SAC is a film worth-watching, but know why it is worth watching before embarking. It will not leave you with thoughts, feelings or questions, nor much sense of the plot. At most a few images and sequences will remain. For them, the film exists.      

1 comment:

  1. Sorry I did not have time to watch the film (though I have resources…), but I might never see (for there are so many good things out there). Cobra is indeed a perfect fantasy for teenager boy (not to be with him, of course), but to be him. His outlaw identity echoes the rebelliousness of adolescents, whilst his good humour (goofiness) makes him likeable (with a boy’s heart), and the writer is thus able to move away from much heavier and more depressing atmosphere of such life (in realistic depiction). His identity can be found across the human culture as a gentleman thief. There is Robin Hood for English folklore, but Chinese and Japanese folklores also have such archetype, (an outlaw with a righteous heart, generally reflecting that the depressed attitude among civilians that justice is unattainable by lawful means). Still, even if such person does exist, he or she is romanticised by the legend (they are always young, strong, handsome, adored by all, romantic, clever). Before the official creation time for the manga that this film is based on (1978), Star War has just released (1977), and Han Solo of course is such archetype, and the science fiction background is similar (space, good vs. evil). James Bond (created by 1953) is another good variation of such type. In recent time, we have the Star-Lord from Guardians of the Galaxy.
    But because we have created the good male part of the story, we must throw him a love interest (usually or always in the form of a sexy woman, femme fatale, dangerous but… that why James Bond changes the female partners a lot), somehow, if their sexual appealing is not their only requirement, it would be the most obvious. However, the male is irreplaceable (as our protagonist), but our love interest is interchangeable, replaceable, deposable (their function is to expand the male-centred narrative, but this is unfair, it can be that their life just happen to intertwine, at least I hope the female characters would have such strong characterisation). Then actually they need a sidekick, Robin Hood and Little John, Han Solo and Chewbacca, Cobra and Lady Armaroid (with almost always a male-male deep bond of trust, but Lady Armaroid is a female cyborg, I wonder why when the technology is so advanced, first, all the cyborg has still a gender binary, and the plot is still very traditional, because the audience as well as creator is still not there yet, so female and racial representation in earlier science fiction can be a little bit… problematic). Yes, Lady Armaroid, a female robot with perfect body obeying the order of a male, so royal, so willing, so… I would not deny her own agency, but there is always a certain aspect we need to discuss when such artistic choice is made by human.
    Then we have villains as well, they generally follow the same rule as female love interest, as deposable, replaceable, and interchangeable, but they are pushed to be villains, that is, non-human territory (as villains generally are, until we must all give their a tragic background story).
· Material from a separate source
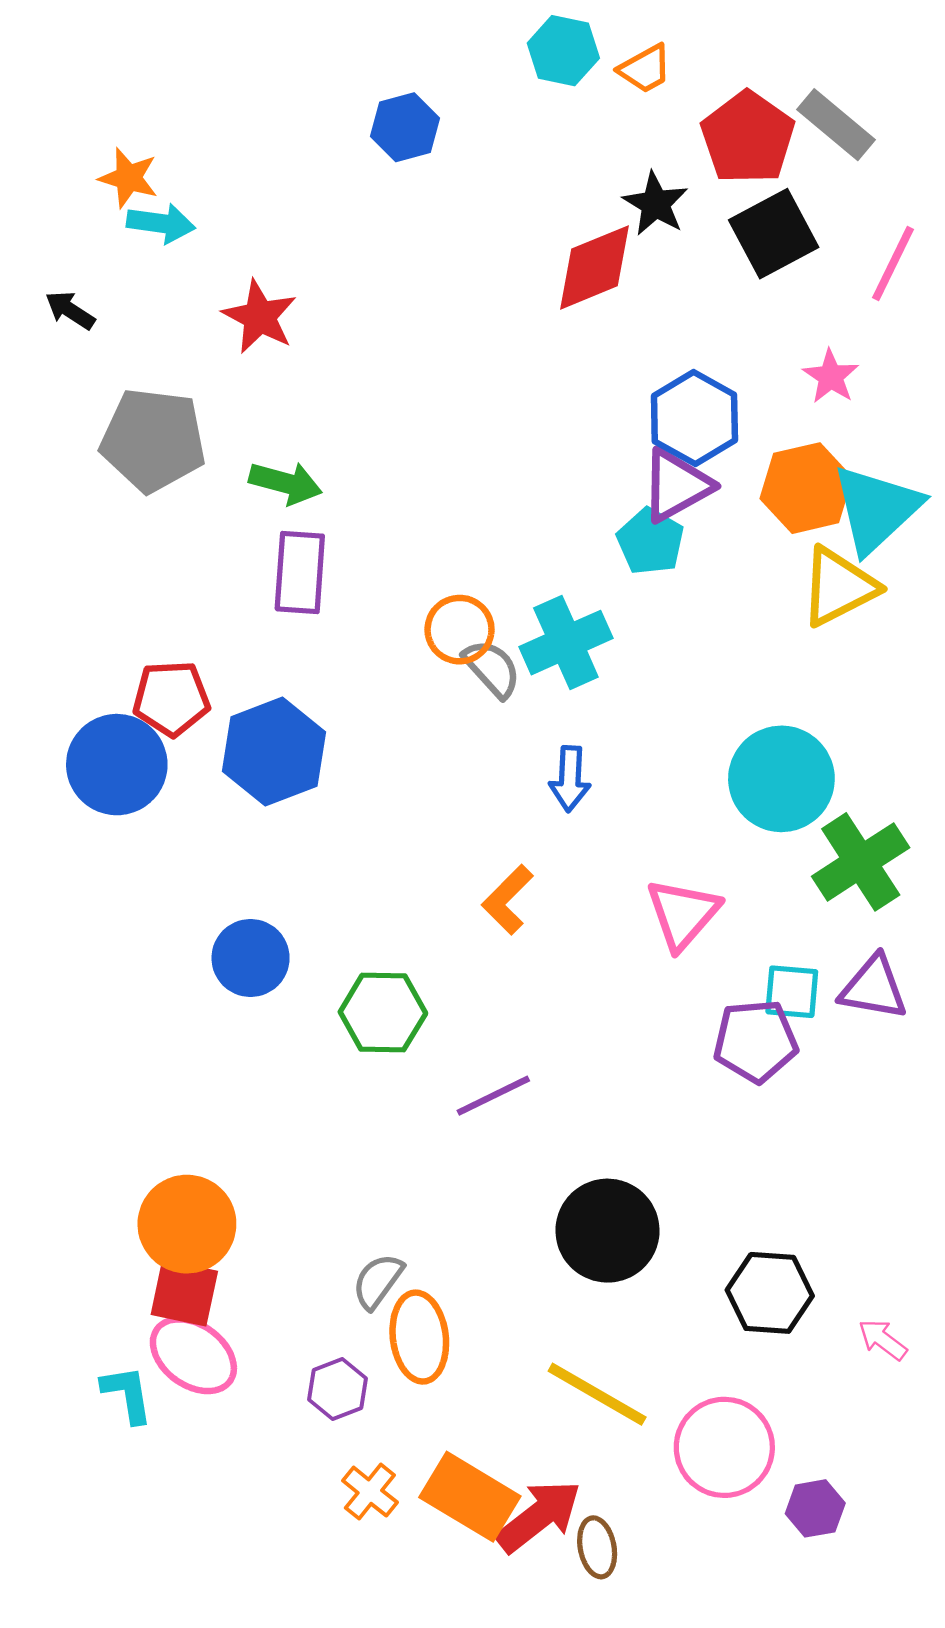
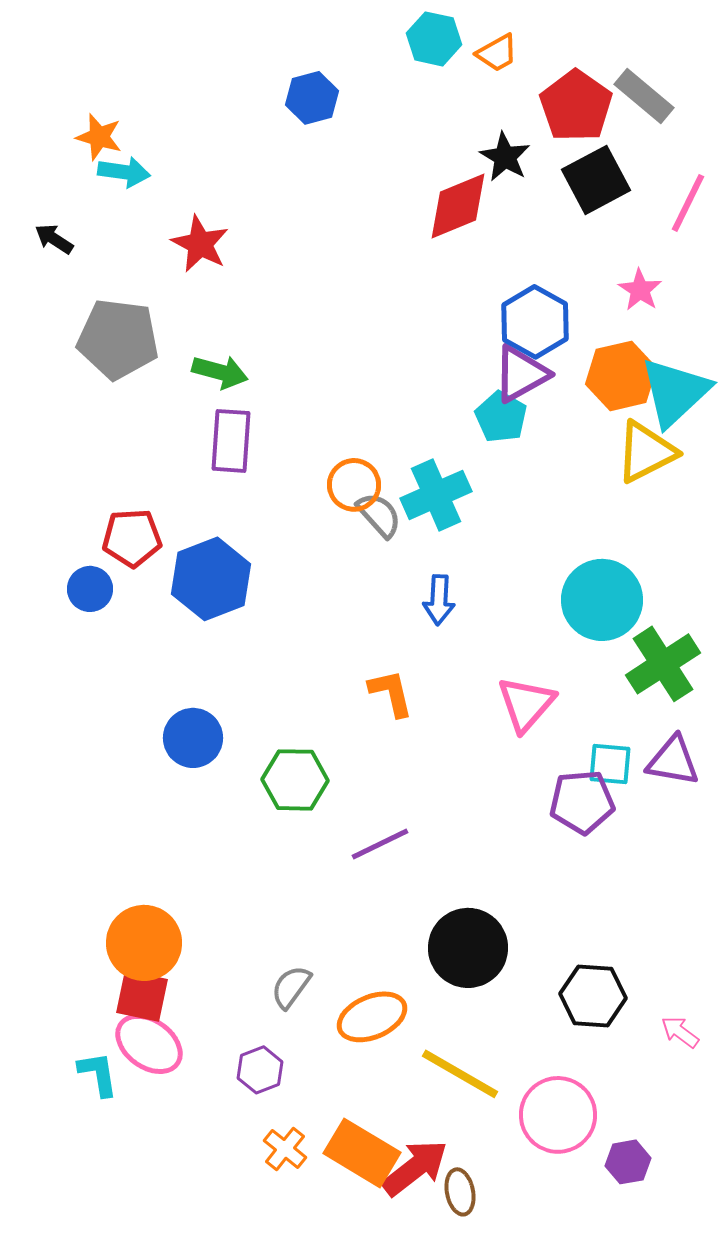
blue circle: (117, 765) -> (90, 589), size x0.6
orange L-shape: (508, 900) -> (391, 693), turned 122
orange ellipse: (419, 1337) -> (372, 1017), moved, turned 74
They are cruel, clever, and they always have minions for hero to kill. Come to think of it, Doctor Who is thus a perfect example for such archetype (gentleman, solo, outcast, clever, charming, high-technology…), with various non-human villains, and several changeable female assistant (love interest & sidekick, but no necessary).
    The problem for such archetype is that all the rest element would begin to surround him rather than to have more diversity (if we choose to focus on him, that is, Star War pushes such archetype secondarily, but then we have chosen-one…).
    But perhaps one of the most important feature for this archetype is the ability to live two identity as an outlaw and the disguise, or perhaps unlawful but justice (double identity, therefore, spy can fall into the same trend), which is perfect to create an adventure naturally.